Bowl of Nails
A look of disgust crossed his face, when he saw what he had been eating the entire time
Loris was ten. And he couldn’t stop biting his nails.
Bitter nail polish, reminders, rewards and the other standard approaches hadn’t helped.
With his eyes closed, I asked him to describe his nail biting as if it were a person or character standing in front of him.
This is a technique I use regularly with habits and addictions. Giving them a face, a personality, and a presence. It’s much harder to keep doing something when you’ve decided you don’t actually like the person/character asking you to do it.
He described his nailbiting as a nervous little character. Small body, oversized head. Fidgety.
We then had a lengthy interaction with his personified nailbiting.
Is this someone likeable?
Someone you would want as a friend?
Someone who has your best interest at heart?
Loris didn’t think so.
Next we focused on the nasty part of nailbiting.
(From experience, I know how tenacious nail biting can be, and that sometimes the only way to stop it is by helping the child develop an aversion to it. This may seem unconventional, but it works — shifting from comfort to disgust.)

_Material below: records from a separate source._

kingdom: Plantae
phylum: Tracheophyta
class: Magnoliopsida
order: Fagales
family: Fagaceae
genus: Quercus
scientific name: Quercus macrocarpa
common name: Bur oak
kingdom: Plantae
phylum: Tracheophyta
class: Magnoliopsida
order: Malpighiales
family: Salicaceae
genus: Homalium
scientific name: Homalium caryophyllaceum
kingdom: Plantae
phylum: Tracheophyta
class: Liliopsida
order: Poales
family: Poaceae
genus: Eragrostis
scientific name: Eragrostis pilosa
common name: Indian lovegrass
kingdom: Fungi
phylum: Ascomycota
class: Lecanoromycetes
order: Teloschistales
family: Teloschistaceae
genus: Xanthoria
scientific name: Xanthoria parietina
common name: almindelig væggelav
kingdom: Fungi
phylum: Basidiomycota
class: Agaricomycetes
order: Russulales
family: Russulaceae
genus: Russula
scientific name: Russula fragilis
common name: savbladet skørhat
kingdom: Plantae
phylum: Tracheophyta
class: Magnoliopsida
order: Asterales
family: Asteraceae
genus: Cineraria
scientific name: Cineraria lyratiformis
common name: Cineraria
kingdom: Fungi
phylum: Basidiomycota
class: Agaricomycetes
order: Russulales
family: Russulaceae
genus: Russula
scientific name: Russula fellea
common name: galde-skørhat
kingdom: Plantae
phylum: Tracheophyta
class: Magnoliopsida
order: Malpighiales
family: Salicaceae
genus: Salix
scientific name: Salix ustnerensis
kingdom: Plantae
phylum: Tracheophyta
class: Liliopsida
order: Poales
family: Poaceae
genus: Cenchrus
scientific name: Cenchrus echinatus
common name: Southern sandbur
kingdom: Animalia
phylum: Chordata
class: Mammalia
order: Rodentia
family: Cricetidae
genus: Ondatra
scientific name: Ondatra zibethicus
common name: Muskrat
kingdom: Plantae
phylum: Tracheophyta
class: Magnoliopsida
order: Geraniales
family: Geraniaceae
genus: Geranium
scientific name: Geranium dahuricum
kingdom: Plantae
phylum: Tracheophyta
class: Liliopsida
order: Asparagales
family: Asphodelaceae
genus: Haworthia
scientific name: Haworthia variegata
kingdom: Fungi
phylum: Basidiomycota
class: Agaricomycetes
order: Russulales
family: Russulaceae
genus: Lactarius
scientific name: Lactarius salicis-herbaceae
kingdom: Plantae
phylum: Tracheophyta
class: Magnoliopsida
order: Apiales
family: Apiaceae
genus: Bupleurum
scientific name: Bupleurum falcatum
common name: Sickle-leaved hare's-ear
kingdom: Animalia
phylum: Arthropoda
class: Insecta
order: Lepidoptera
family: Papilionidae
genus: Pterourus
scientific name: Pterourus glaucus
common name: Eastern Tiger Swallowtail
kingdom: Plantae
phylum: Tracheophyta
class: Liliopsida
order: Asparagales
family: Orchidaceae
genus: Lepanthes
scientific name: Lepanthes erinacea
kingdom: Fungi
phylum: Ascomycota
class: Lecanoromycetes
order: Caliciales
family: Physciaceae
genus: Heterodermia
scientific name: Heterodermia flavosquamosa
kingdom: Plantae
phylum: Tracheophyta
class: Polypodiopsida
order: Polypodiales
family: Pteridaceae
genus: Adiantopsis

I asked him if he likes eating hair. He did not. In fact he said the thought of eating hair made him feel sick. He then learned that both hair and fingernails are built by the body from the same material.
He sat with that for a moment.
Then, we calculated, how many nails he had already eaten and swallowed in the last few years.
He visualized an entire bowl full of nails. Filled right to the top.
Loris started to look disgusted.
But I aimed for more.
I asked him to take some of those fingernails from the bowl and place them under a powerful microscope. To inspect all the creepy-crawly things that live underneath the nails.
This is the part where I let kids get creative. And I gladly help them out a bit with my own graphic ideas of what all that dirt and all those bacteria look like. Sometimes with sound effects for good measure.

At this point, he wasn’t just disgusted. Loris said he was starting to feel sick.
Perfect. This was exactly the shift we were aiming for. I asked him to lift his arm in real life and place any finger into his mouth — just as he did every day. The thought alone disgusted him so much that he refused. The image of the bowl of nails and the glimpse into the microscope had completely put him off.
“Are you sure you don’t want a small nibble?” I asked. “Nope,” he replied.
Having a child vividly visualize the true face of nail biting — and what they are putting into their body — is a powerful form of persuasion.